Fagg also appointed former CSR boss Rob Sindel and experienced director Deborah O’Toole to the board. Both of these moves are welcome.
Three directors will leave, including John Marlay and Eileen Doyle, while Paul Raynor will step aside in the course of his next term.
Tanarra Capital, which owns 4 per cent of the stock, argues that Fagg as the long-term member who presided over the disastrous Headwaters acquisition should also step down.
The $3.5bn acquisition has already been written down by $1.2bn.
Fagg said she would discuss the review of Boral’s assets with shareholders ahead of the meeting, which suggests a decision is imminent.
Raynor is up for re-election at this year’s meeting but Marlay and Doyle have decided to quit early.
The other two existing board members to stay are former Origin executive Karen Moses, who joined in 2016, just prior to the Headwaters acquisition, and US-based Peter Alexander, who joined in 2018.
Fagg is up for re-election at this year’s annual meeting. She has served on the board since 2014 and is facing a big challenge at the meeting given she presided over the $3.5bn Headwaters acquisition in 2017.
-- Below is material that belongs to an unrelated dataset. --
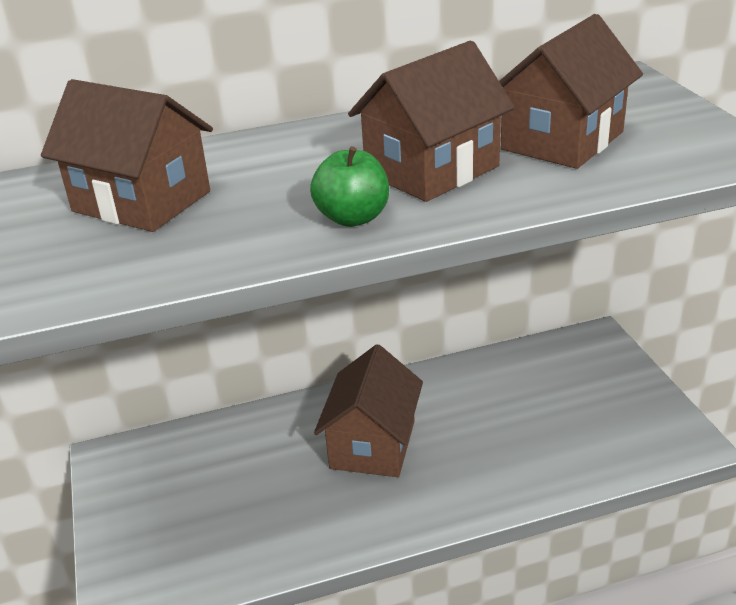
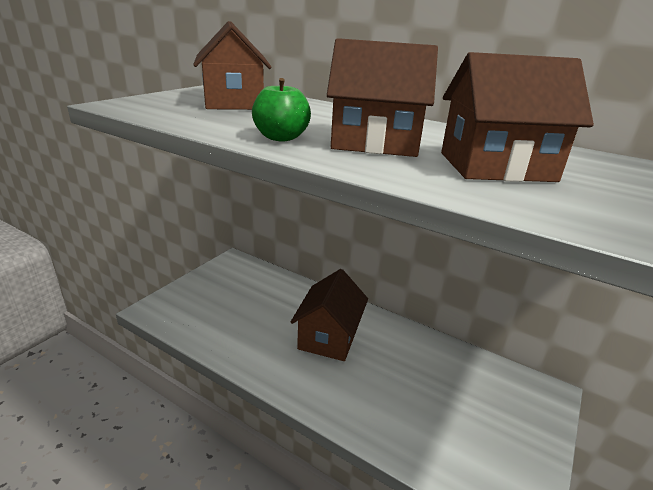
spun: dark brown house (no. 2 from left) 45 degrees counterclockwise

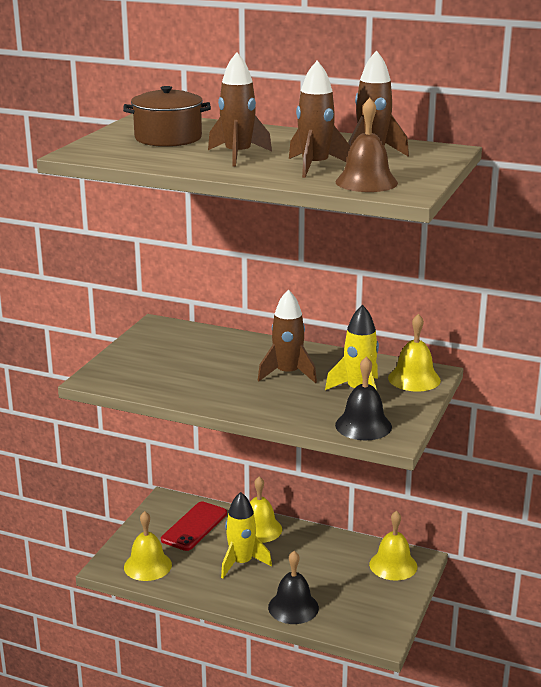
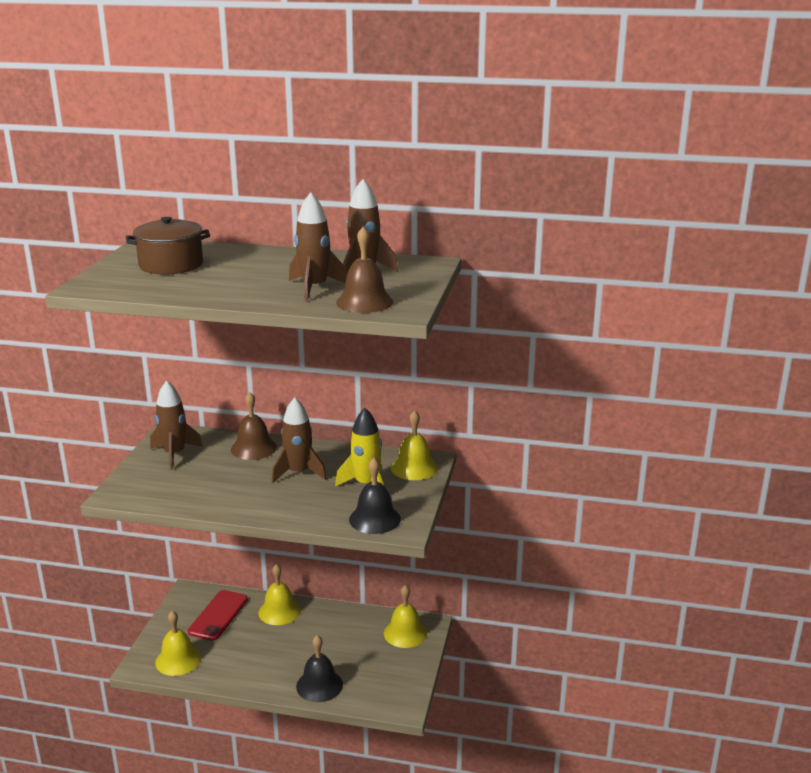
missing: golden rocket (no. 1 from left)
appeared: dark brown school bell (no. 1 from left)
relocated: dark brown rocket (no. 1 from left)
Fagg will be the only long-term member of the board to remain after Monday’s revamp.
She effectively has 20 per cent of the votes in her pocket thanks to the appointment of Ryan Stokes and Richard Richards from the Seven Group.
It was a tactically clever deal by Fagg and her adviser Tony Burgess from Flagstaff but key Boral shareholders would prefer it if she walked as well.
Sindel’s appointment is interesting given he used to run rival CSR, which has dealt extensively with Boral over the years, including buying most of its brick assets.
Warner’s way
It’s now a question of when rather than if Canada’s Couche-Tard will bid again for Ampol, with Louise Warner joining the company.
She clearly impressed chief Brian Hannasch when he was in town early this year on due diligence for the proposed $8.8bn bid for what is now called Ampol. Warner was also the rival to Matt Halliday for the Ampol chief executive position, replacing Julian Segal.
When Couche-Tard last bid, its lack of upstream industry experience was seen as a disadvantage, but now that gap has been filled by Warner, who ran the refining operations for Ampol.
Couche-Tard has kept looking for deals but was outbid by Japan-based Seven & i Holdings, owner of 7 Eleven, which has just presented a $US21bn offer for Marathon Oil’s US retail business, called Speedway.
While Warner, a 21-year Ampol veteran, is joining Couche-Tard in the US, she will no doubt help on any Ampol bid that may well see her return as chief executive.
Google hits back
ACCC chief Rod Sims will hand Treasurer Josh Frydenberg his final version of the media bargaining code within the next two weeks, with the aim of having legislation ready to go into parliament by the end of year.
The timetable is regrettably slipping because the original plan was for legislation by the end of October.
One aim is to limit the ability of Google and Facebook to game the code like they do elsewhere, mimicking China Merchants, the owner of Port of Newcastle, which has appealed again to the High Court over regulation of its monopoly asset.
The ACCC has been trying to get Google evidence from its location-data case with the US state of Arizona but Google has refused and is due to present arguments to the court today as to why not.
The two cases, as noted previously, are similar and the court is due to hear the interlocutory matter on October 14 before the main hearing starts at the end of November.
The New York Times noted recently that Google has “swallowed the web” and gone from being “the front to the internet to the whole house”.